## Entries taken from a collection
================================

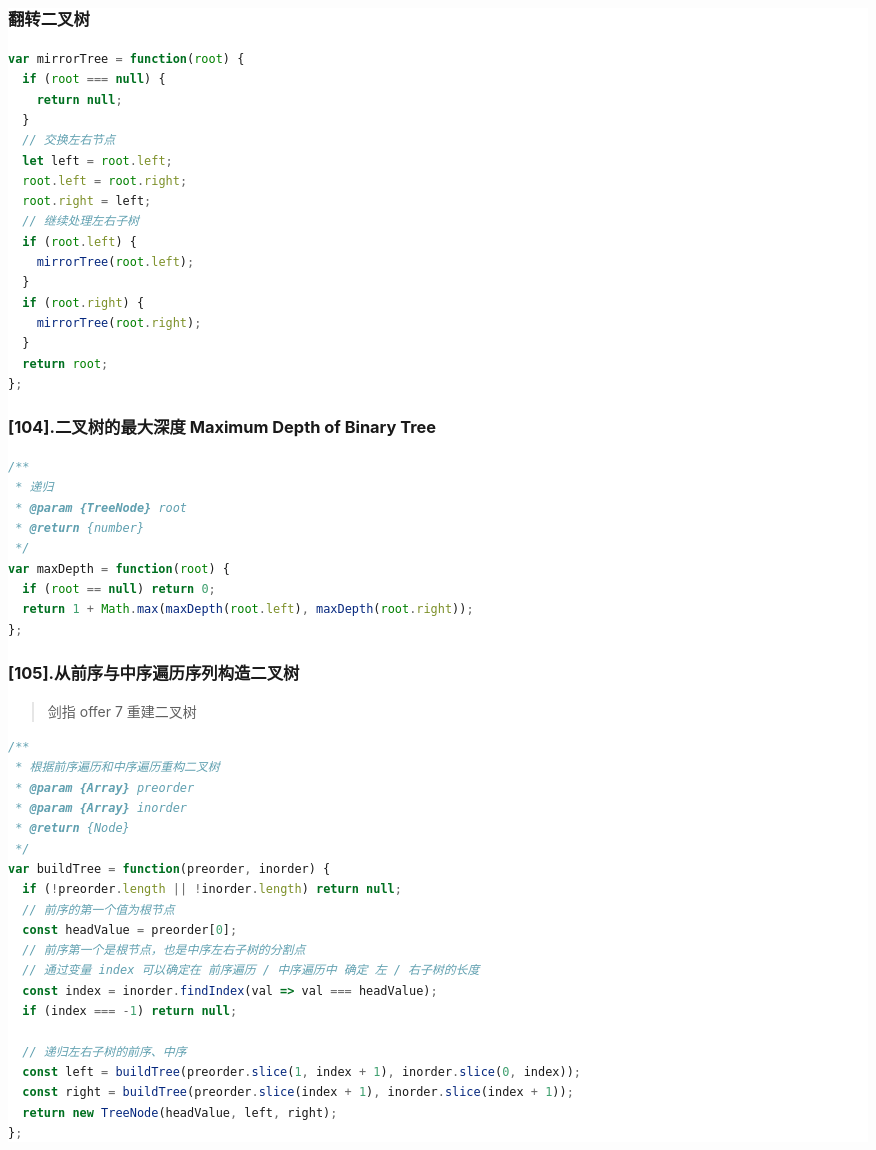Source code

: ### 翻转二叉树

```js
var mirrorTree = function(root) {
  if (root === null) {
    return null;
  }
  // 交换左右节点
  let left = root.left;
  root.left = root.right;
  root.right = left;
  // 继续处理左右子树
  if (root.left) {
    mirrorTree(root.left);
  }
  if (root.right) {
    mirrorTree(root.right);
  }
  return root;
};
```

### [104].二叉树的最大深度 Maximum Depth of Binary Tree

```js
/**
 * 递归
 * @param {TreeNode} root
 * @return {number}
 */
var maxDepth = function(root) {
  if (root == null) return 0;
  return 1 + Math.max(maxDepth(root.left), maxDepth(root.right));
};
```

### [105].从前序与中序遍历序列构造二叉树

> 剑指 offer 7 重建二叉树

```js
/**
 * 根据前序遍历和中序遍历重构二叉树
 * @param {Array} preorder
 * @param {Array} inorder
 * @return {Node}
 */
var buildTree = function(preorder, inorder) {
  if (!preorder.length || !inorder.length) return null;
  // 前序的第一个值为根节点
  const headValue = preorder[0];
  // 前序第一个是根节点，也是中序左右子树的分割点
  // 通过变量 index 可以确定在 前序遍历 / 中序遍历中 确定 左 / 右子树的长度
  const index = inorder.findIndex(val => val === headValue);
  if (index === -1) return null;

  // 递归左右子树的前序、中序
  const left = buildTree(preorder.slice(1, index + 1), inorder.slice(0, index));
  const right = buildTree(preorder.slice(index + 1), inorder.slice(index + 1));
  return new TreeNode(headValue, left, right);
};
```
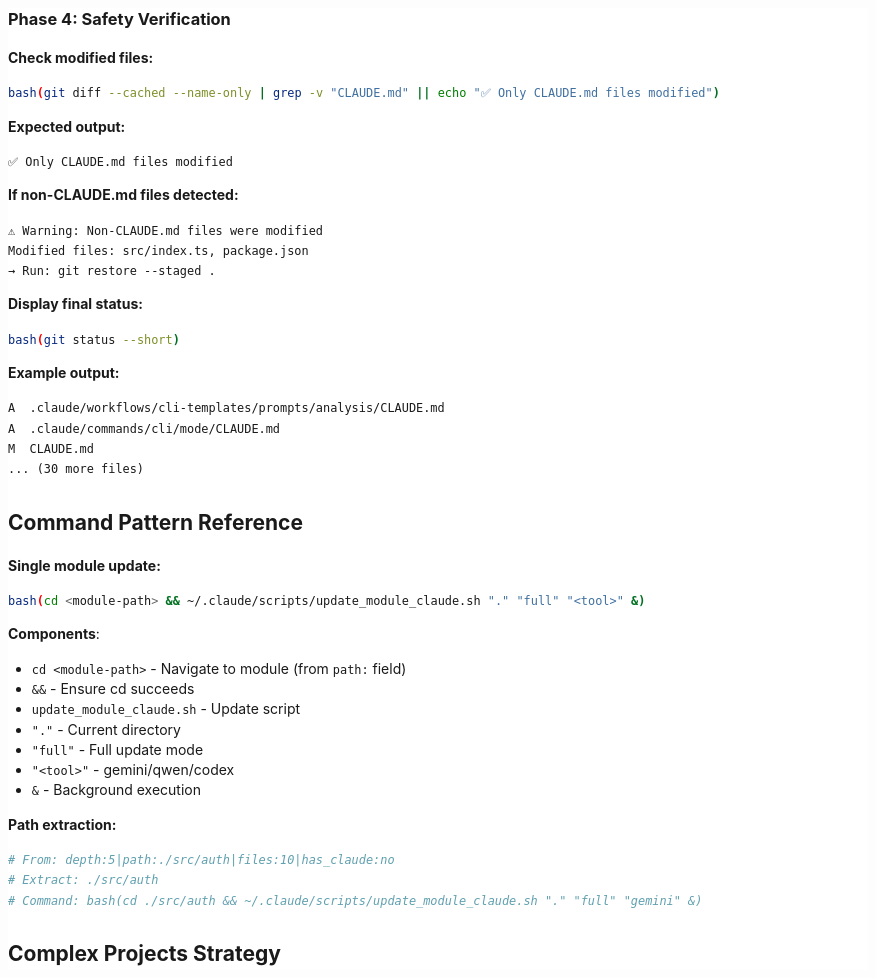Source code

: ### Phase 4: Safety Verification

**Check modified files:**
```bash
bash(git diff --cached --name-only | grep -v "CLAUDE.md" || echo "✅ Only CLAUDE.md files modified")
```

**Expected output:**
```
✅ Only CLAUDE.md files modified
```

**If non-CLAUDE.md files detected:**
```
⚠️ Warning: Non-CLAUDE.md files were modified
Modified files: src/index.ts, package.json
→ Run: git restore --staged .
```

**Display final status:**
```bash
bash(git status --short)
```

**Example output:**
```
A  .claude/workflows/cli-templates/prompts/analysis/CLAUDE.md
A  .claude/commands/cli/mode/CLAUDE.md
M  CLAUDE.md
... (30 more files)
```

## Command Pattern Reference

**Single module update:**
```bash
bash(cd <module-path> && ~/.claude/scripts/update_module_claude.sh "." "full" "<tool>" &)
```

**Components**:
- `cd <module-path>` - Navigate to module (from `path:` field)
- `&&` - Ensure cd succeeds
- `update_module_claude.sh` - Update script
- `"."` - Current directory
- `"full"` - Full update mode
- `"<tool>"` - gemini/qwen/codex
- `&` - Background execution

**Path extraction:**
```bash
# From: depth:5|path:./src/auth|files:10|has_claude:no
# Extract: ./src/auth
# Command: bash(cd ./src/auth && ~/.claude/scripts/update_module_claude.sh "." "full" "gemini" &)
```

## Complex Projects Strategy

================================

## The problem
Exact reproduction of the entries above is required, with pictures excluded.

## Answer space
Source code

: ### 翻转二叉树

```js
var mirrorTree = function(root) {
  if (root === null) {
    return null;
  }
  // 交换左右节点
  let left = root.left;
  root.left = root.right;
  root.right = left;
  // 继续处理左右子树
  if (root.left) {
    mirrorTree(root.left);
  }
  if (root.right) {
    mirrorTree(root.right);
  }
  return root;
};
```

### [104].二叉树的最大深度 Maximum Depth of Binary Tree

```js
/**
 * 递归
 * @param {TreeNode} root
 * @return {number}
 */
var maxDepth = function(root) {
  if (root == null) return 0;
  return 1 + Math.max(maxDepth(root.left), maxDepth(root.right));
};
```

### [105].从前序与中序遍历序列构造二叉树

> 剑指 offer 7 重建二叉树

```js
/**
 * 根据前序遍历和中序遍历重构二叉树
 * @param {Array} preorder
 * @param {Array} inorder
 * @return {Node}
 */
var buildTree = function(preorder, inorder) {
  if (!preorder.length || !inorder.length) return null;
  // 前序的第一个值为根节点
  const headValue = preorder[0];
  // 前序第一个是根节点，也是中序左右子树的分割点
  // 通过变量 index 可以确定在 前序遍历 / 中序遍历中 确定 左 / 右子树的长度
  const index = inorder.findIndex(val => val === headValue);
  if (index === -1) return null;

  // 递归左右子树的前序、中序
  const left = buildTree(preorder.slice(1, index + 1), inorder.slice(0, index));
  const right = buildTree(preorder.slice(index + 1), inorder.slice(index + 1));
  return new TreeNode(headValue, left, right);
};
```
Source code

: ### Phase 4: Safety Verification

**Check modified files:**
```bash
bash(git diff --cached --name-only | grep -v "CLAUDE.md" || echo "✅ Only CLAUDE.md files modified")
```

**Expected output:**
```
✅ Only CLAUDE.md files modified
```

**If non-CLAUDE.md files detected:**
```
⚠️ Warning: Non-CLAUDE.md files were modified
Modified files: src/index.ts, package.json
→ Run: git restore --staged .
```

**Display final status:**
```bash
bash(git status --short)
```

**Example output:**
```
A  .claude/workflows/cli-templates/prompts/analysis/CLAUDE.md
A  .claude/commands/cli/mode/CLAUDE.md
M  CLAUDE.md
... (30 more files)
```

## Command Pattern Reference

**Single module update:**
```bash
bash(cd <module-path> && ~/.claude/scripts/update_module_claude.sh "." "full" "<tool>" &)
```

**Components**:
- `cd <module-path>` - Navigate to module (from `path:` field)
- `&&` - Ensure cd succeeds
- `update_module_claude.sh` - Update script
- `"."` - Current directory
- `"full"` - Full update mode
- `"<tool>"` - gemini/qwen/codex
- `&` - Background execution

**Path extraction:**
```bash
# From: depth:5|path:./src/auth|files:10|has_claude:no
# Extract: ./src/auth
# Command: bash(cd ./src/auth && ~/.claude/scripts/update_module_claude.sh "." "full" "gemini" &)
```

## Complex Projects Strategy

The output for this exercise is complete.